Date: 04/01/19 - 8/31/20
Amount: $2,870.00
Funding Agencies: Association of Reptilian and Amphibian Veterinarians (ARAV)

Both captive and free–ranging sea turtles are frequently anesthetized for diagnostic, therapeutic, and research purposes. While general anesthesia with inhalant anesthetics is a common means of restraint in these species,reports of prolonged recovery times following inhalant anesthesia abound (Chittick, 2002; Moon, 1996; Sladky,2012; Vigani, 2014). Delayed time to full anesthetic recovery can result in increased morbidity and mortality during the peri–anesthetic period as well as increased personnel time and labor costs. Identifying methods to shorten the duration of inhalant anesthetic recovery would be advantageous for both sea turtles and their human caretakers. While presumably multifactorial, delayed anesthetic recovery time in sea turtles is likely influenced by the unique chelonian cardiopulmonary anatomy and physiology and response to changing oxygen levels.
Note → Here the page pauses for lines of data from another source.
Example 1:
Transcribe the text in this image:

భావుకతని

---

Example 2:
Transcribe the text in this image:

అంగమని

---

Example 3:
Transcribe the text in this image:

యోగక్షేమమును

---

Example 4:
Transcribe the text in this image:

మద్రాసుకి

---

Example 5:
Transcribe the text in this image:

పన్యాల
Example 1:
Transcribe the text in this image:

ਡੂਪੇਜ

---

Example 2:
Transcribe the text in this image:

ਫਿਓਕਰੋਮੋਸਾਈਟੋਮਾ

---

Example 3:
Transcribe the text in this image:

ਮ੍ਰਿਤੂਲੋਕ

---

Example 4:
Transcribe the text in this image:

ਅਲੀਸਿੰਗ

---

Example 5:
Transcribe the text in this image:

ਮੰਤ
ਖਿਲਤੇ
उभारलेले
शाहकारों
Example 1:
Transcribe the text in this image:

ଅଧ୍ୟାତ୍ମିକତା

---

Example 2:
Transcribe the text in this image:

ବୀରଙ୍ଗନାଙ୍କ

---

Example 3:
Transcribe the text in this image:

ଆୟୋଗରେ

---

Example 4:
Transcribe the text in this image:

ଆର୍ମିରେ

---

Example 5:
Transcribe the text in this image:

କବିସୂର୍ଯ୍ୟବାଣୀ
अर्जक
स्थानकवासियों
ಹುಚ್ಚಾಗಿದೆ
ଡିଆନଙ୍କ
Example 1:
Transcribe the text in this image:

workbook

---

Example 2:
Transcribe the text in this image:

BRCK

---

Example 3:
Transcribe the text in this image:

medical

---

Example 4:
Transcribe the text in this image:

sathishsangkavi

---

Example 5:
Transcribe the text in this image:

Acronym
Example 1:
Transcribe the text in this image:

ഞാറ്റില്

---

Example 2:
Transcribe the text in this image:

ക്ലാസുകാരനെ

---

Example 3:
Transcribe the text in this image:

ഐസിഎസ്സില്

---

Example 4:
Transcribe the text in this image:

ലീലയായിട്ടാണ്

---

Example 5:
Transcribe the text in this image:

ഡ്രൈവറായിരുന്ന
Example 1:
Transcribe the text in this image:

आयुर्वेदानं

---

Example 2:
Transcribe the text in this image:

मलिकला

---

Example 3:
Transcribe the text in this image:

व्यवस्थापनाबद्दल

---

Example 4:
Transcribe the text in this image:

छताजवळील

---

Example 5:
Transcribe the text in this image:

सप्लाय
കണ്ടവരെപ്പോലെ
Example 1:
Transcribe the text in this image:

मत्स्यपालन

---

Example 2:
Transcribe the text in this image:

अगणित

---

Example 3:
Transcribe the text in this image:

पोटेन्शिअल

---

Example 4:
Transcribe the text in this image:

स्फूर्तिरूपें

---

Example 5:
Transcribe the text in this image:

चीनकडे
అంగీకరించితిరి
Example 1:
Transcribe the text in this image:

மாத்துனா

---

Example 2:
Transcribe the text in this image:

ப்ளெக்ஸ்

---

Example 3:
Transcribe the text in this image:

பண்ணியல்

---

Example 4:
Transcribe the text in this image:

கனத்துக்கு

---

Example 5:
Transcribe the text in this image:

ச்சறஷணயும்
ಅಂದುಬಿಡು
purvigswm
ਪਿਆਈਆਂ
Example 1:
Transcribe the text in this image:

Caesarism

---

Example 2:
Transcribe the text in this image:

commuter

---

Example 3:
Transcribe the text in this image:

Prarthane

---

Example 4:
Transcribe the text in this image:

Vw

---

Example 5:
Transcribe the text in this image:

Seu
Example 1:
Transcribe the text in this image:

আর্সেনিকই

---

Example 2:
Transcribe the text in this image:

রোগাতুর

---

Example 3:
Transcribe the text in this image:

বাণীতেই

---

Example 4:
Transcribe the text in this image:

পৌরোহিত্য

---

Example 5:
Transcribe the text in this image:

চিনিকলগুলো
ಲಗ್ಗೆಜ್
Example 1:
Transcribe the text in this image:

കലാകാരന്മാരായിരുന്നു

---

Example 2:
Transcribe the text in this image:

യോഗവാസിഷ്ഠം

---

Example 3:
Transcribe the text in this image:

To this end, previous reports have hypothesized that exposure to high concentrations of oxygen (eg, 100% oxygen)will prolong reptilian anesthetic recovery, however, results of prospective studies are mixed and none have used a chelonian model (Bertelsen, 2005; Diethelm, 1999; O, 2015). Inhalant anesthetic characteristics may also affect recovery time and, in mammals, the use of a more poorly soluble inhalant anesthetic (eg, desflurane) will hasten emergence from inhalant anesthesia (Steffey, 2015); however, the effects of desflurane use in sea turtles is currently unknown. As the use of a poorly soluble inhalant anesthetic and lower concentrations of oxygen, either alone or in combination, may be advantageous in the anesthesia of sea turtles, the objective of this study is to investigate physiologic effects and anesthetic recovery time following use of desflurane or isoflurane in either 21% oxygen or 100% oxygen in green sea turtles. We hypothesize that sea turtles receiving desflurane in 21% oxygen will have significantly faster times to anesthetic recovery without significant negative physiologic effects.